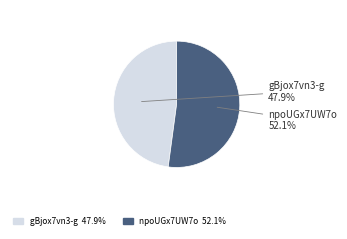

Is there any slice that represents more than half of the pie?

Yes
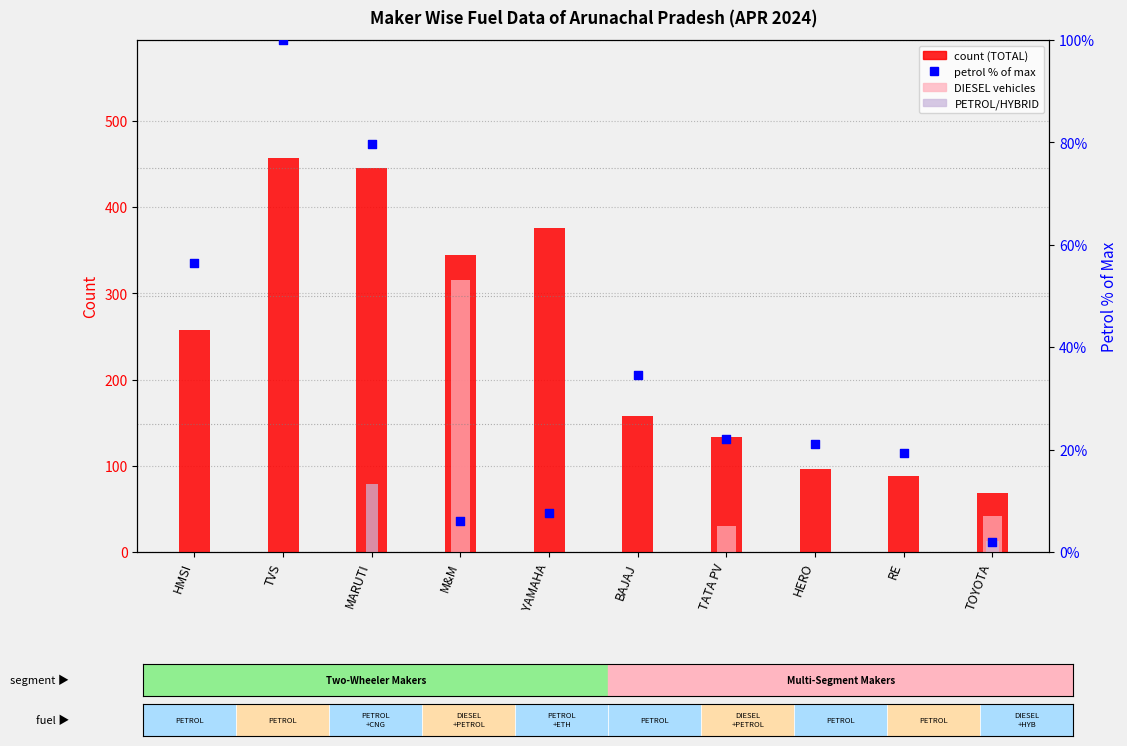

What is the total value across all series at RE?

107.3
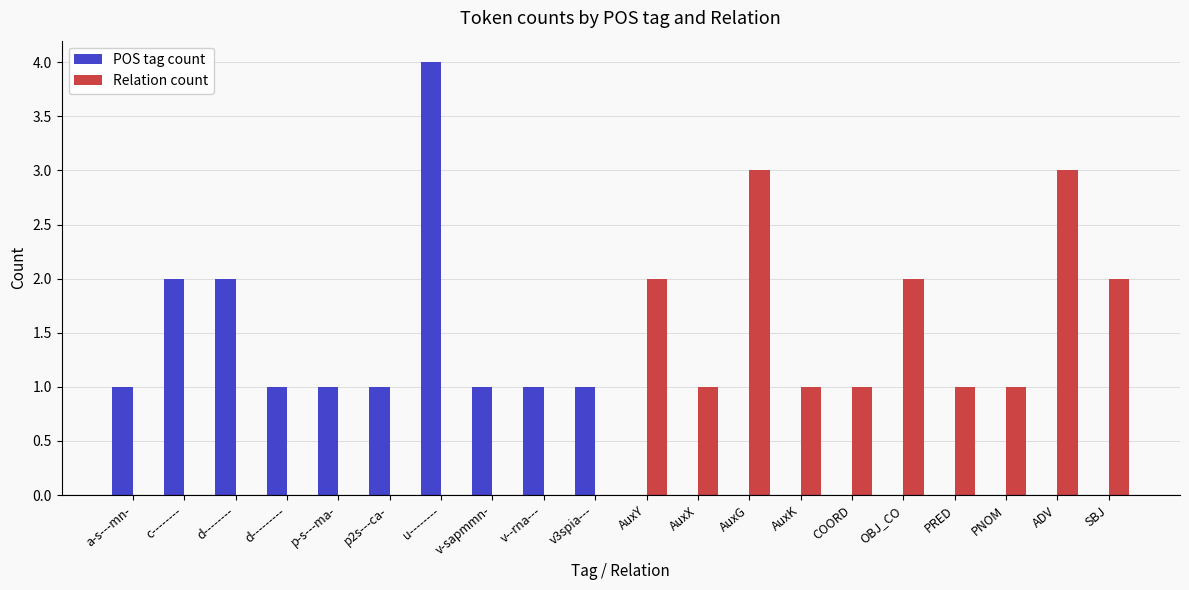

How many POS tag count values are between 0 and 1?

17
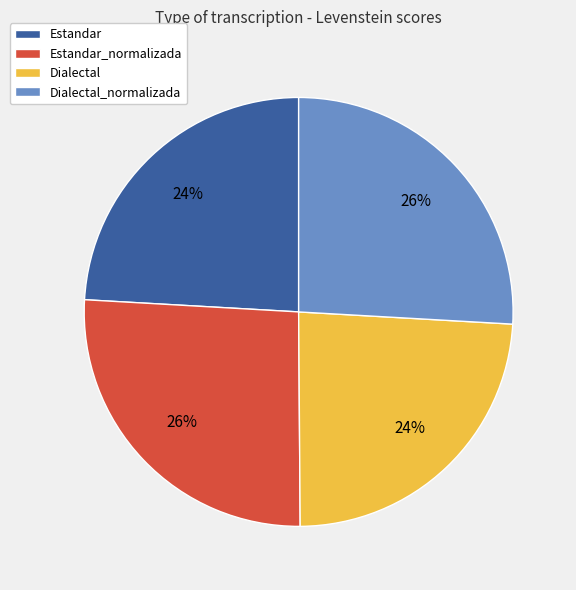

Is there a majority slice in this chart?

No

····················

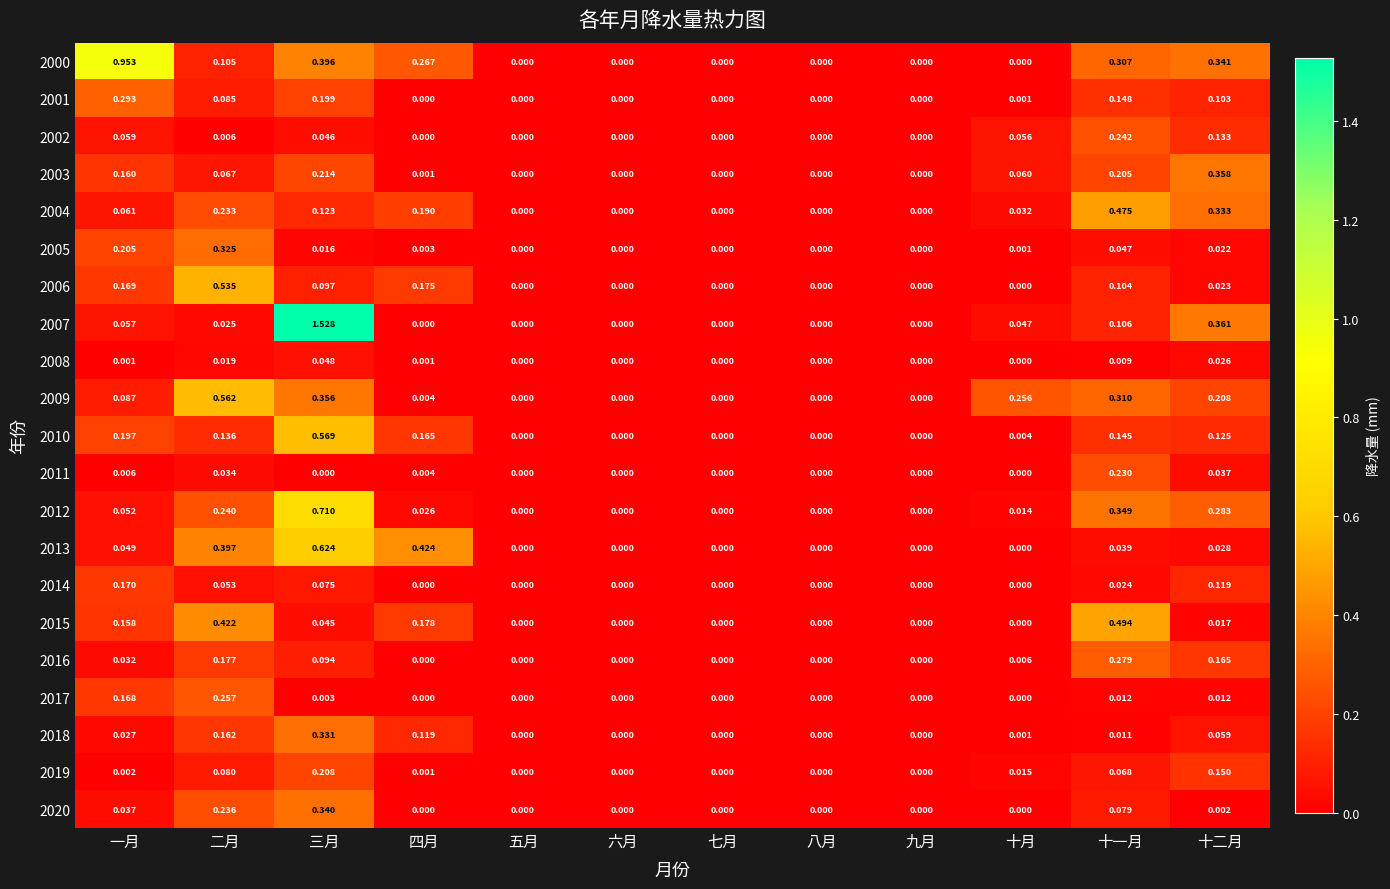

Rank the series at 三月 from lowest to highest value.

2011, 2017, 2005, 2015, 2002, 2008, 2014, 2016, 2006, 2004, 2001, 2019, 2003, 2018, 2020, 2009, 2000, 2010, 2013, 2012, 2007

····················

**TAREFA**: Reescreva como tabela Markdown, com as colunas "Posição" (número da linha na tabela) e "Texto", tudo o que vai da linha que contém "What is the" até a linha que contém "Is there a majority slice in this chart?", incluindo as duas. Deixe de fora as linhas em branco e as imagens.

**RESULTADO ABAIXO**:
| Posição | Texto |
|---|---|
| 1 | What is the total value across all series at RE? |
| 2 | 107.3 |
| 3 | How many POS tag count values are between 0 and 1? |
| 4 | 17 |
| 5 | Is there a majority slice in this chart? |